Lost Tablets by MvS Architects
Jury citation: Lego has come a long way since its early days of rigid gender boundaries and “idealized” settings (the hospital set now includes female doctors). It retains its kit-of-parts formula but has crossed over from child’s play alone. Its Technic imaginaries, sci-fi worlds and major works of architecture are ever-evolving and increasingly complex. MvS Architects’ poetic architectural tablets are serious Lego. Each sculptural objet d’art, reminiscent of deconstructivism and other “isms,” is intriguing and delightful. The imposed constraints on form and material deliberately create symbiosis and dichotomy between the sheer and undulating faces of each tablet.
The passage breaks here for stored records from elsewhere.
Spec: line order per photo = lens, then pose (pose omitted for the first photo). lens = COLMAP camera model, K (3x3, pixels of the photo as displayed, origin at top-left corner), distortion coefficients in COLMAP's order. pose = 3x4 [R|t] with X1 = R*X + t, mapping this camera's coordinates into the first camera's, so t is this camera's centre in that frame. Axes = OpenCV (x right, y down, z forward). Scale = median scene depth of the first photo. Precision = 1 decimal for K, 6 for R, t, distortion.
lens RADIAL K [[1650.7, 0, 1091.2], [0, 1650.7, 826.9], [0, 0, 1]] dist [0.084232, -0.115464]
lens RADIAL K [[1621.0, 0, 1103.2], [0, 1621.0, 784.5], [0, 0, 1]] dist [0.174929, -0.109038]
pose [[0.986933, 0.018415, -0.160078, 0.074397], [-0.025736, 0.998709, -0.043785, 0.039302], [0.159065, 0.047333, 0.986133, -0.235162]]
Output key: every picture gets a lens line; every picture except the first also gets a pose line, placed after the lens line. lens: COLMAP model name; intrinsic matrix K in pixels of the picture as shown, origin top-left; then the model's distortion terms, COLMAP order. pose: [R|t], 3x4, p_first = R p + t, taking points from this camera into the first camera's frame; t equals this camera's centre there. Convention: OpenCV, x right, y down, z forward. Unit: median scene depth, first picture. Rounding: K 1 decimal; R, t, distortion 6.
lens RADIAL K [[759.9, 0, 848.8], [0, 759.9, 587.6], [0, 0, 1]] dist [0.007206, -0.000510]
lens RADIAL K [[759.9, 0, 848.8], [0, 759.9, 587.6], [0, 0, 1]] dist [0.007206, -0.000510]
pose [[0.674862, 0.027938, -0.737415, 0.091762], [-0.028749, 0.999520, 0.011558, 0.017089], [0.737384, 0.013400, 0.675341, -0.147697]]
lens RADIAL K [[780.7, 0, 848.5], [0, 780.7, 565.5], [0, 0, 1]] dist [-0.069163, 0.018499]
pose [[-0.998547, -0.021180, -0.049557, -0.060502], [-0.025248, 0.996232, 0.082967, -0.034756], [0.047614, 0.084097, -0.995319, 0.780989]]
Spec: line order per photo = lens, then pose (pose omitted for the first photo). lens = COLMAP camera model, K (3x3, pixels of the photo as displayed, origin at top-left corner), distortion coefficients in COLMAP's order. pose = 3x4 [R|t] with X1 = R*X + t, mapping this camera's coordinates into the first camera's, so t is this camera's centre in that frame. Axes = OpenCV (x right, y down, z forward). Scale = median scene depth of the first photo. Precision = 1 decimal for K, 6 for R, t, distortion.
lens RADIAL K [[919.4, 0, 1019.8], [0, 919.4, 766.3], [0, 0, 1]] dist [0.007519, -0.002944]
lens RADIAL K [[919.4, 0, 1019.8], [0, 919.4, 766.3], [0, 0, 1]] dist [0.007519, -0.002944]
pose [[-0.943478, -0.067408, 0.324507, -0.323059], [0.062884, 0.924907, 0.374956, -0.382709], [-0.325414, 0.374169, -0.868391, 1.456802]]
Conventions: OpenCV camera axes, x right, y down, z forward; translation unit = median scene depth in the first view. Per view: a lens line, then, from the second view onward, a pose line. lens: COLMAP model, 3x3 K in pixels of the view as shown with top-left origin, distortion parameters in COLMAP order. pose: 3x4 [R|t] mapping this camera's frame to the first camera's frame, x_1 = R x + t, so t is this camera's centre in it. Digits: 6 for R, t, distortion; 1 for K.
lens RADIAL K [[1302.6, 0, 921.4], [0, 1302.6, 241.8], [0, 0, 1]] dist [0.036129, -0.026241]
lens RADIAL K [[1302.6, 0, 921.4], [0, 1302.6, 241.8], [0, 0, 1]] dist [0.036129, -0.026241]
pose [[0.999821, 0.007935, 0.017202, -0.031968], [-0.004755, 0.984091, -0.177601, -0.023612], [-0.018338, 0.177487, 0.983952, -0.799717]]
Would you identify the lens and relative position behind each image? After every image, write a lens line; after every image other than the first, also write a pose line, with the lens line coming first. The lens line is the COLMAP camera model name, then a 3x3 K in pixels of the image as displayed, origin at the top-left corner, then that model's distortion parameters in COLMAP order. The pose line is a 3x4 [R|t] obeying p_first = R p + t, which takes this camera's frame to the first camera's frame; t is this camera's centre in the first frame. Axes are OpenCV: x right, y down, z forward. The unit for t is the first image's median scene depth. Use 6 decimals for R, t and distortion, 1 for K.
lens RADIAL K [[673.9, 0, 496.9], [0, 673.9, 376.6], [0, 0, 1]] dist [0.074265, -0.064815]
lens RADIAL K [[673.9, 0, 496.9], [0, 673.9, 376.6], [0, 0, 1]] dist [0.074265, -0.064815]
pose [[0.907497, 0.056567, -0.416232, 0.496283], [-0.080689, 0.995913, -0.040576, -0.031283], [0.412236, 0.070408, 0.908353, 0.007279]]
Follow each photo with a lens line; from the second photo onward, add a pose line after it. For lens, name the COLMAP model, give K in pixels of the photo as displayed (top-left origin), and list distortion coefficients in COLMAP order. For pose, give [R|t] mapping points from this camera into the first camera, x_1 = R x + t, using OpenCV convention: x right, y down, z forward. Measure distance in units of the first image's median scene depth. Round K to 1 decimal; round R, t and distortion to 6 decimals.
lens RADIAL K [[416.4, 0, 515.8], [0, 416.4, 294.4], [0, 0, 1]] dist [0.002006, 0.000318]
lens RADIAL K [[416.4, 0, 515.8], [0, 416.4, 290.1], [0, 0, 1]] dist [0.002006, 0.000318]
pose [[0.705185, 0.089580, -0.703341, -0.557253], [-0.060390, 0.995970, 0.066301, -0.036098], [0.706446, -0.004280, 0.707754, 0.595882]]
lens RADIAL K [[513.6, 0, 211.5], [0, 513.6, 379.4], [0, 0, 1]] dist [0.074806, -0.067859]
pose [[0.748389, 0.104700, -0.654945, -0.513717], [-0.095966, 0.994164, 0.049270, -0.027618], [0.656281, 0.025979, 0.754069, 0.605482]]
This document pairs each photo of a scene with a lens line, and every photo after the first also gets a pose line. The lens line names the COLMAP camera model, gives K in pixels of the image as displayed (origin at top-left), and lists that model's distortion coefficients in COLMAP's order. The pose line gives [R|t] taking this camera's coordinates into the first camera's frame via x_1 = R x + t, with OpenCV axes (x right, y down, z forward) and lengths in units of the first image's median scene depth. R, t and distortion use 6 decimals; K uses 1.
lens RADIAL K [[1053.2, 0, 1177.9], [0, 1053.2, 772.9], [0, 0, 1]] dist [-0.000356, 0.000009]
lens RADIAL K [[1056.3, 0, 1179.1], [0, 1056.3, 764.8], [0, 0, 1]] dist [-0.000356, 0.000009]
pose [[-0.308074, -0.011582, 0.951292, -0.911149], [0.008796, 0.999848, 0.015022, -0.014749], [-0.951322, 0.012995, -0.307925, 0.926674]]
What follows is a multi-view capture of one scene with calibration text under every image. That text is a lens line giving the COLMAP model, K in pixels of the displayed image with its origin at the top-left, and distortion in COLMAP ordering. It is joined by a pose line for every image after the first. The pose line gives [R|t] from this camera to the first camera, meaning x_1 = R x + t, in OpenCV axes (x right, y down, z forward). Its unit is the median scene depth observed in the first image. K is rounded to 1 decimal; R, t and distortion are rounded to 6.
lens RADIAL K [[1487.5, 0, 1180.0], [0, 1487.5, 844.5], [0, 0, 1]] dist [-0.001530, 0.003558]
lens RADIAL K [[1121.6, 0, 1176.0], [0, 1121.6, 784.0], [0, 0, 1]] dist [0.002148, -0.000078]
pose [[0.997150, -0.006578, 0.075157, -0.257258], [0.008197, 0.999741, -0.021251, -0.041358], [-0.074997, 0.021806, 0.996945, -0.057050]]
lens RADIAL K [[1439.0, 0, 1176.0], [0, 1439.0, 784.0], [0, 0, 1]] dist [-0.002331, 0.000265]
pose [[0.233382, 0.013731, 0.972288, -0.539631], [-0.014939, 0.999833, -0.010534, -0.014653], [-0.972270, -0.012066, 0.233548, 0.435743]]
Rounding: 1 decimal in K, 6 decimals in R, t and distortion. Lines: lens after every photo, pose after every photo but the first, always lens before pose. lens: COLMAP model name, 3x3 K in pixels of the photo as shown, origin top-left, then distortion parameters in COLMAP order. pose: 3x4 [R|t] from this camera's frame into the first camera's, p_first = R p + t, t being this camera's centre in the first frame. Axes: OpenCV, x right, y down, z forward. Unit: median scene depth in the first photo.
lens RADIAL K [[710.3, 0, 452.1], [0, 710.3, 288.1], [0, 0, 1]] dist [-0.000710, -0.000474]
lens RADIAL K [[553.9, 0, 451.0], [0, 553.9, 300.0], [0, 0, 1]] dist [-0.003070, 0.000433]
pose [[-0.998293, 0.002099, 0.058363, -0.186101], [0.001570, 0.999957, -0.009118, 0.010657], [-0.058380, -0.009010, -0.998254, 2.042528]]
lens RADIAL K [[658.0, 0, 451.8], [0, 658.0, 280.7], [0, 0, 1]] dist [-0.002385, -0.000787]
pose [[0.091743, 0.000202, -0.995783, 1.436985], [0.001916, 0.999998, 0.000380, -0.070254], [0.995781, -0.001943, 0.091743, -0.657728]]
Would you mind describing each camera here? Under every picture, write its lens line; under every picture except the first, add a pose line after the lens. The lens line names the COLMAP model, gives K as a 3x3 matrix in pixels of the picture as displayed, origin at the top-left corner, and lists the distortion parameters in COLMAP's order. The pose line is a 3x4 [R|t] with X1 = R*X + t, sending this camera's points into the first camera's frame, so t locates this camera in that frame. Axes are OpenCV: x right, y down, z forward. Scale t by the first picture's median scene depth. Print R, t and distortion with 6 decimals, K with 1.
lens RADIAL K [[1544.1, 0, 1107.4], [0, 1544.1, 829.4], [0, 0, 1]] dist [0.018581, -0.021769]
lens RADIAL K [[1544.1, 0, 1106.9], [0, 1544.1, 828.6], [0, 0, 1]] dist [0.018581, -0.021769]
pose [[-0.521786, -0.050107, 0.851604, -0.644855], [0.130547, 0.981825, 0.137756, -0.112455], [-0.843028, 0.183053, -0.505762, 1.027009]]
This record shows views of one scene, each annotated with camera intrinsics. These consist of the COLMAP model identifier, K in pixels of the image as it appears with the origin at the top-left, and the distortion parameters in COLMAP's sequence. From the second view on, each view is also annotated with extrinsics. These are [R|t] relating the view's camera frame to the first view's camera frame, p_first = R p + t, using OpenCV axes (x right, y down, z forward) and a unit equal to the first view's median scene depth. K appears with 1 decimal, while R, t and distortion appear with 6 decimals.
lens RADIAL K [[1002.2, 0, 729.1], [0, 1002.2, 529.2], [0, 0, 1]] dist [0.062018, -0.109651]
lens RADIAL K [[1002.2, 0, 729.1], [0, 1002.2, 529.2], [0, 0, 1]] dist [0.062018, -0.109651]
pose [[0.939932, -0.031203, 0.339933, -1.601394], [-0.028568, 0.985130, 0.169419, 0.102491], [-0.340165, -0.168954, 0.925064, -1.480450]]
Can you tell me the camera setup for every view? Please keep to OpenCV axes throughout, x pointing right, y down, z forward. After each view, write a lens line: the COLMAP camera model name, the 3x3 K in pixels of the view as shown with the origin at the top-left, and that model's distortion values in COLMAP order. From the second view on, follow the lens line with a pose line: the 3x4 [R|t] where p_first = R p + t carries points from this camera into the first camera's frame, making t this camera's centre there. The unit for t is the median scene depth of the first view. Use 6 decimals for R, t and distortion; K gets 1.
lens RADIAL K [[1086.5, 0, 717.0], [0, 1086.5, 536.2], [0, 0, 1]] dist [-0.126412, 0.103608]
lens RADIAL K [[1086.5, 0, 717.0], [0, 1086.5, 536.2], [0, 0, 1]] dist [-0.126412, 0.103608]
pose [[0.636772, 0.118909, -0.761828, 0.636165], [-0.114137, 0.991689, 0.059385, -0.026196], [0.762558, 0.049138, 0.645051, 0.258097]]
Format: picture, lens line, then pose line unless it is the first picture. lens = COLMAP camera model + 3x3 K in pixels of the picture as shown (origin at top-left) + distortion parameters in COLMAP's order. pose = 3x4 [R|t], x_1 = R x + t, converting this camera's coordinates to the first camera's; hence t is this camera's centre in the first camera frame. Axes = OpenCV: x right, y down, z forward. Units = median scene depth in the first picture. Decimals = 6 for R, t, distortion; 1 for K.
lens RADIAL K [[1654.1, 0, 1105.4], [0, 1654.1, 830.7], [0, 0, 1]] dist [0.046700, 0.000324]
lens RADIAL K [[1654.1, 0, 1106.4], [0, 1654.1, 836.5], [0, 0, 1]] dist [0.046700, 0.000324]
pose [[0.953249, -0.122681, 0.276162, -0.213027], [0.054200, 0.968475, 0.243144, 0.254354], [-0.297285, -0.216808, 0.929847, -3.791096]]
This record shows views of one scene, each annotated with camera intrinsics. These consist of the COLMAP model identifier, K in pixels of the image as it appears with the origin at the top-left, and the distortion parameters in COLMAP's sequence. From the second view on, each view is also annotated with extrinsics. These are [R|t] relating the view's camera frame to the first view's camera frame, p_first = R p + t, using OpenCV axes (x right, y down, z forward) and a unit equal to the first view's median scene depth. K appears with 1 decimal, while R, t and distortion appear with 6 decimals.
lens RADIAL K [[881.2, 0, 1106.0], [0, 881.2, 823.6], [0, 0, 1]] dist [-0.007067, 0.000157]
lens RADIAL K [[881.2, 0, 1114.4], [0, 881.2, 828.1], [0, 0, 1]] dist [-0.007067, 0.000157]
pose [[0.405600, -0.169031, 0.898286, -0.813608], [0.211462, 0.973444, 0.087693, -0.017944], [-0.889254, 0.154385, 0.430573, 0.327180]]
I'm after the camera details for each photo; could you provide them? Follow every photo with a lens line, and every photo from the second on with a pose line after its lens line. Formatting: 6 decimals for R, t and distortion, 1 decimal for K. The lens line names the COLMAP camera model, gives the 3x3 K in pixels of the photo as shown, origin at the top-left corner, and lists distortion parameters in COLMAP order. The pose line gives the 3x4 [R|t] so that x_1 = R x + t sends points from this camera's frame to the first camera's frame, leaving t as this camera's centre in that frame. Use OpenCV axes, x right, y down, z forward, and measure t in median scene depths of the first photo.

Exemplified in Ryou-Un Maru (pictured), the method of obscuring the Lego studs is in itself artful. The Lost Tablets remind us of the cuneiform clay tablets of the Nabonidus Chronicle. The type, according to MvS Architects, references Parthenon ruins, but the tablets are too composed to be allegories of destruction. These idealized montages are intense, punctuated by architectural forms and devices. They are inventive, utilizing the constraints of Lego’s predetermined kit-of-parts. The mostly monotone pieces take Lego into the speculative architectural realm. They are too solemn and delicate to be truly playful, but still offer wonderment.
Architect’s description: Lost Tablets is a series of 36 architectural studies which express a tension between a universally recognizable children’s toy and the grammar of architectural semiotics.
Visiting the Parthenon: clearly discernible in its base are remnants of the great monument’s former iterations, scarred by the battles that violently transformed them from architecture to rubble.
So too, the blocks of these found Lego pieces bear the marks left on them by their former owners before they put them up for sale on the second-hand market. Discolouration, writing, dirt, glue and even teeth marks are evident on the blocks and expressed in the new object.
Each of the works in the series has the same overall dimensions (19 cm wide, 24.5 cm high and 5 cm deep, with slight variability), a dynamic face and a sheer face. The architecture of the sheer face is bound by the tension between the new profile of the tablet and the varying surface qualities of the found blocks. The architecture of the dynamic face is bound together by the tension between the expectation of what a Lego composition would usually prescribe and the language of an imagined collective architectural unconscious.
The strange resonant familiarity of the tablets oscillates between the platonic, almost primal, recognizability of Lego, and the architectural grammar of the city caves of Matera, the churches of Borromini, the arches of the Doge’s Palace in Venice, the buttresses of Gothic cathedrals and the blue ceilings of the Shah Mosque of Isfahan. The Lost Tablets’ names are borrowed from the names of ships found crewless and adrift at sea.